The European Commission has published its annual analysis of the economic and social situation in the European Union member states (all 27 members except Greece, which is under a stability support programme) on March 7. It reviews the progress in implementing country-specific recommendations and an assessment of possible imbalances.
According to the report, the European economy is expanding robustly and the positive economic outlook is matched by an improved labour market and social situation.
It also said the current situation is a reflection of the reforms undertaken by member states in recent years and provides a window of opportunity to further strengthen the resilience of the bloc’s economies and societies.
However, the recovery has not benefitted everybody in society equally and structural weaknesses are holding back growth and convergence in some member states.
According to the Commission, EU members need to further strengthen the foundations of their economies.
“Strong economies are those that keep addressing their weaknesses, even when times are good,” said Vice-President Valdis Dombrovskis, responsible for the Euro and Social Dialogue, also in charge of Financial Stability, Financial Services and Capital Markets Union. “Now that Europe’s economy is growing at its fastest pace for a decade, this is precisely what our strategy should be, both at EU and national level.”

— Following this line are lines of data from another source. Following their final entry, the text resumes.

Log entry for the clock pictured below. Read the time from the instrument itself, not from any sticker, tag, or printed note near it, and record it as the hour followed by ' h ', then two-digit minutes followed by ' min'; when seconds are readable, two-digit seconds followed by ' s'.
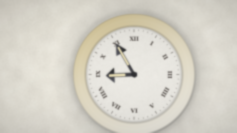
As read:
8 h 55 min
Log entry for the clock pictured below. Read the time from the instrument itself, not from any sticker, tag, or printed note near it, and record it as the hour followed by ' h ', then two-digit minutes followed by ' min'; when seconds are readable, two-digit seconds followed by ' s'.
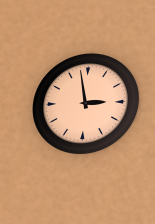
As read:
2 h 58 min
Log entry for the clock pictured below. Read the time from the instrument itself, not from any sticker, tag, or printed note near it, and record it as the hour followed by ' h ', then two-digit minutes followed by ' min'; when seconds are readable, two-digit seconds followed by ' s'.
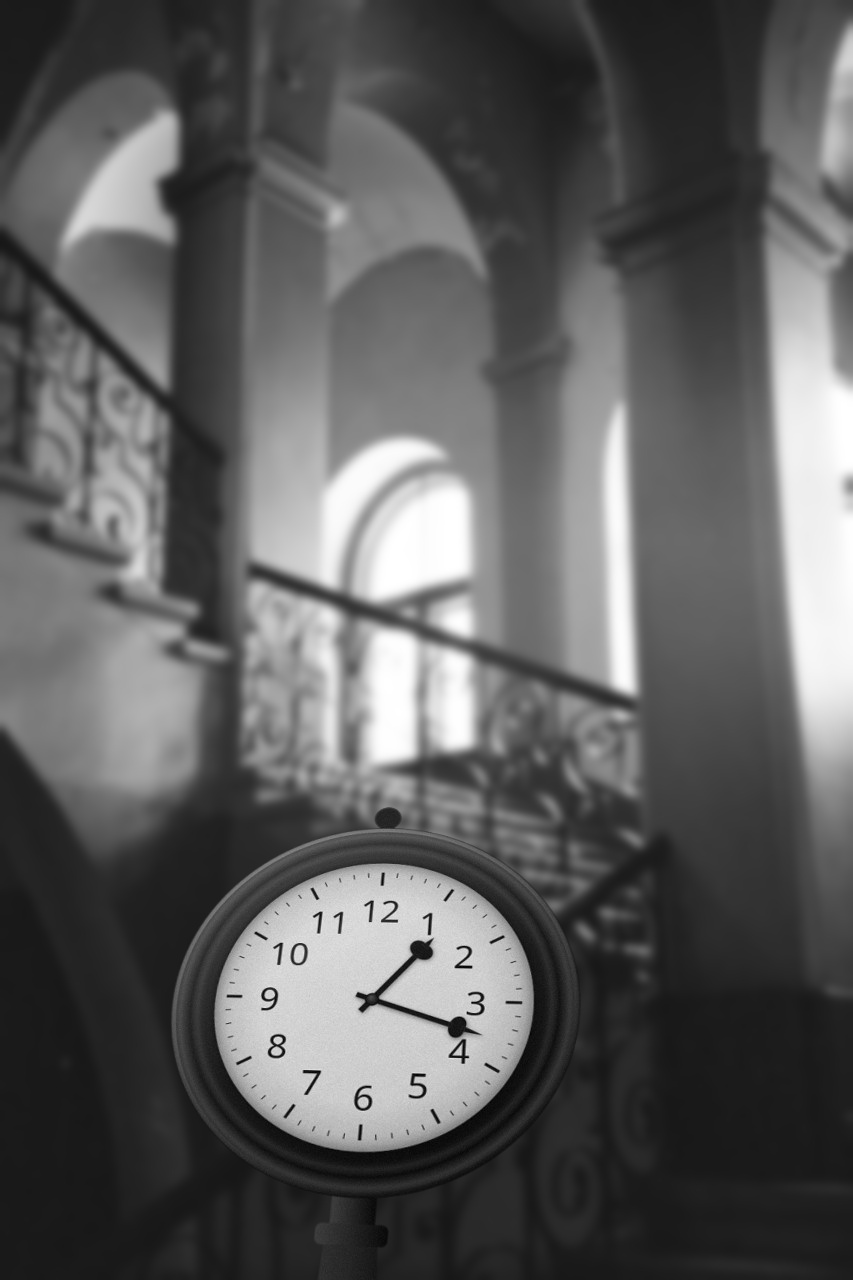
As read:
1 h 18 min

In turn, Commissioner Pierre Moscovici, responsible for Economic and Financial Affairs, Taxation and Customs, said that 11 member states are still experiencing macroeconomic imbalances, which makes them vulnerable in case of shocks.
For instance, Croatia, Cyprus and Italy are experiencing excessive economic imbalances, while Bulgaria, France, Germany, Ireland, the Netherlands, Portugal, Spain and Sweden are experiencing economic imbalances. For Bulgaria, France and Portugal there is a de-escalation from excessive imbalances last year. And Slovenia is no longer experiencing economic imbalances.
For Bulgaria and Portugal the Commission underlined that further efforts remain necessary to achieve a sustainable correction of the imbalances.
“Today, the European Commission notes that these imbalances are being corrected thanks to ongoing reforms and economic recovery, making Europe stronger,” he said. “This is good news! The number of countries under this procedure has been falling since the crisis and today, we reward progress in Bulgaria, France, Portugal and Slovenia with a positive change of category. More efforts are needed in all countries. For millions of Europeans, life remains a daily struggle, which is why all governments must do more to tackle inequality, unemployment and job insecurity.”
According to Commissioner Marianne Thyssen, in charge of Employment, Social Affairs, Skills and Labour Mobility, the EU has put investing in skills, reducing inequalities, social fairness and inclusive growth on top of the agenda. “We now need to keep track of the performance of the Member States on the principles and rights included in the Pillar, to make them a reality on the ground.”